Here's how Amazon ruined* my Christmas: after devouring a lovely rib roast with a porcini-spinach stuffing (recipe here in case your stomach is now growling), we all curled up on the couch with hot cocoa, turned on Netflix streaming to watch classic Christmas movies (and past Doctor Who Christmas Specials)... only to get an error message. That's right, in case you missed it, Netflix was down on Christmas Eve and Christmas Day in North America for many users due to issues with Amazon's Elastic Load Balancing (ELB) service in the US East region. It's interesting to note, that this is at least the third time issues with the ELB service has caused problems for Netflix, with each time, the company making improvements to prevent this from happening again.

You might be thinking, "ruin" is a strong word to describe what happened to me (and many others) on Christmas Eve, but I use it to illustrate a point: even though this particular outage was probably not the most severe (in duration or number of customers impacted), it may well be the most costly for Netflix. Why? Because of TIMING. I've been saying for a while that timing and duration are more critical indicators of availability performance and impacts than looking at "nines" (99.99%, 99.999%, etc.). If this same outage had occurred just a day or two earlier, the impact would be significantly different. And unfortunately for Netflix, because of the timing, this is an outage that many customers will remember.

I write this not to be punitive towards Amazon or Netflix (or any of the other services that experienced downtime on the 24th/25th), but as a reminder/cautionary tale that:

  • Downtime will happen at the worst possible time. When designing continuity plans, it's prudent to hope for the best, but plan for the worst. Since the universe tends to be cruel and somewhat random, you may experience an outage at the worst possible time. Any calculations on the costs of downtime must account for this.
  • The cloud is not inherently resilient. Netflix is one of the most mature implementations of cloud resiliency that I have seen, and they still experience outages. You are responsible the for resiliency of the applications you deploy in the cloud, not your cloud provider. If you architect your applications to be able to withstand the loss of systems or sites (Netflix, for example, uses chaos monkeys and gorillas for this), you will be much more withstand failures from the cloud provider.
  • Don't take away my Doctor Who Christmas specials. Seriously, don't do it.

Happy Holidays Everyone!

*For those of you who missed my sarcastic note here, Netflix and Amazon did not in fact ruin my Christmas. Instead of watching movies, we did some old-fashioned things like reading, talking, playing board games.

Comments

I'm liking the way you put

I'm liking the way you put this, I did feel as if Netflix took a big chunk out of my holiday plans as well. I appreciate the spin you put on this as a reminder about downtime.

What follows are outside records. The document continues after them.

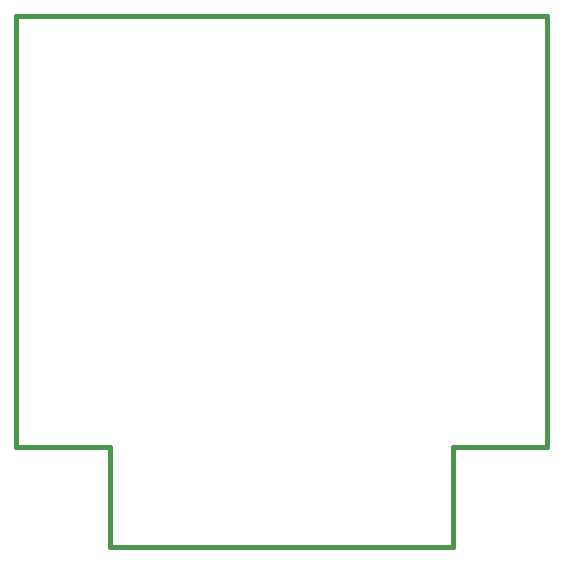
<source format=gko>
%FSLAX33Y33*%
%MOMM*%
%ADD10C,0.381*%
D10*
%LNpath-0*%
G01*
X8000Y0D02*
X37000Y0D01*
X37000Y8500*
X45000Y8500*
X45000Y45000*
X0Y45000*
X0Y8500*
X8000Y8500*
X8000Y0*
%LNmechanical details_traces*%
M02*
</source>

With the new year right around the corner I hope it will be a nice reminder to think about your three bullet points (I mean two).

This company is bad news

I think your analysis is spot on. Timing is everything.

It was the last straw for me and I canceled our membership. In the hopes of one day getting a Netflix that employees & customers can actually like (like Apple) he's what they are doing wrong:

1) The product didn't work when I needed it most - Christmas Eve. Techie error message - no apology. Bad, bad, bad.
2) The CEO is an easy guy to hate. Between his practices on laying off employees quickly (fire don't fix), trying to say Facebook posts are public to all investors (get real), and doubling prices thinking no one will care (duh), I'm not a fan. At all. Yes Reed you. You're an ass. Not a good front man for the company. At all.
3) The Board just doubled his compensation for FY13. Toss the BOD as well. Tools.
4) Current titles I want are not stream-able yet on Netflix but are on Amazon. More than happy to PPV at Amazon. Who needs monthly fees for old content?

Rachel’s analysis definitely

Rachel’s analysis definitely rings true. Users - you and me included - expect constant availability, regardless of location or device, and nobody is happy when an app doesn’t deliver. But here’s the reality: we’ll continue to see outages until companies understand the scope of possible users at any moment is infinite. Planning for that scenario is the only way companies can really bypass downtime. While the timing of this Netflix outage was particularly unfortunate, there’s never a good time for an outage.

Paul Campaniello
www.ScaleBase.Com

Thank you for the awesum

Thank you for the awesum post.... it is full of informative facts!!

Nice Post!

This is a good one! I got to know a few things about amazon which I had no idea about.

Awesome post...!! thanks for

Awesome post...!! thanks for sharing this information with us.

Informative

Informative blog...!!
http://www.netdepot.com/

Interesting and true. Another

Interesting and true. Another aspect on this matter is the how information itself is provided. To have well structured, consistent and relevant information that is easy to find, search and filter once the current webpage or system has responded is also very important!